Friday, July 20, 2007




Hairspray
Grade: A-

Against all odds the film version of the Broadway smash Hairspray is a toe tapping pleasure of bouffant proportions, giving Ratatouille a run for its money for the Best Summer Film of 2007. Recent adaptations of Rent and The Producers were critical and commercial bombs, after all, and this reimagining of John Waters's 1988 cult classic was helmed by Adam Shankman, whose inauspicious previous outings include Cheaper By the Dozen 2 and The Pacifier (starring Vin Diesel...need I say more?).

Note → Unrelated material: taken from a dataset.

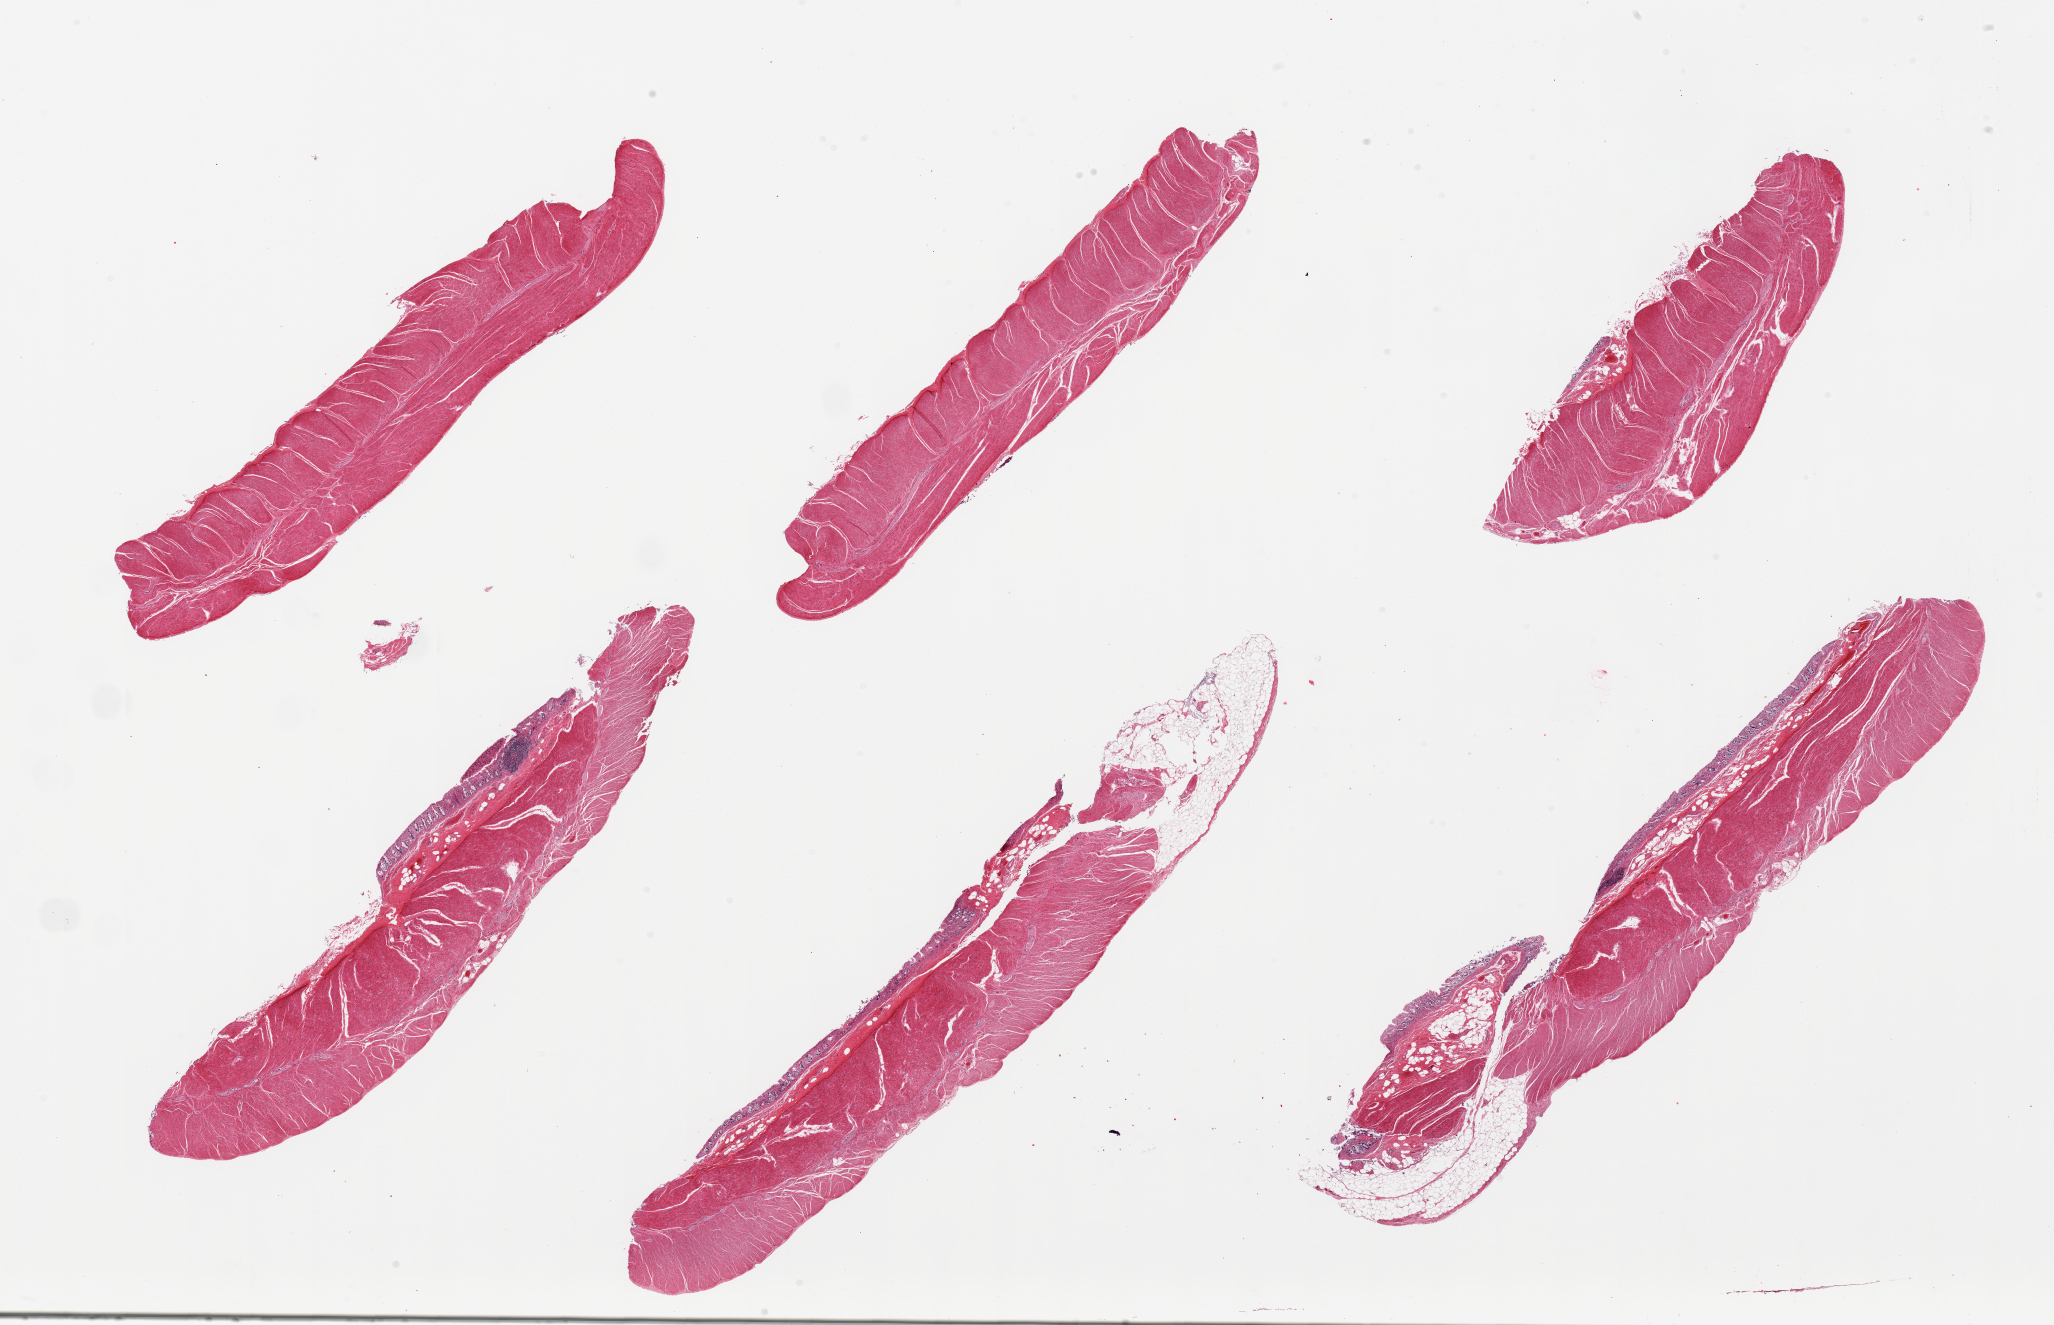
Digitized hematoxylin and eosin (H&E)-stained section, low-resolution overview of the scanned area, about 32.5 x 21.0 mm, PAXgene-fixed paraffin-embedded (PFPE) section, section of sigmoid colon (target tissue), tissue donor sample. Male donor.
Pathologist's review note for this sample: 6 pieces; 4 have autolyzed mucosa (not target).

From the infectious opening number - "Good Morning Baltimore"- to the explosive finale tune - "You Can't Stop the Beat" - few hairs fall out of place, though the somber Civil Rights protest sequence feels totally out of a place in a film that redlines the kitsch Richter scale.
John Travolta's transvestite portrayal of Edna Turnblad (a character previously incarnated by Divine and Harvey Fierstein) has drawn fire from gay rights groups that believe a Scientologist has no business playing a queer icon. I say forget Travolta. Not because of his politics, but because his portrayal of Tracy's fatty housewife mom is a drag in comparison to the absolutely stellar work from Michelle Pfeiffer (as the bitch-on-wheels mother of Tracy's rival), Christopher Walken (Tracy's dad) and Allison Janney (Christian Fundamentalist freak mom of Tracy's Jungle Fever-stricken friend Penny). Longtime fans of the original film will undoubtedly chuckle at John Waters's cameo as a flasher in an opening scene.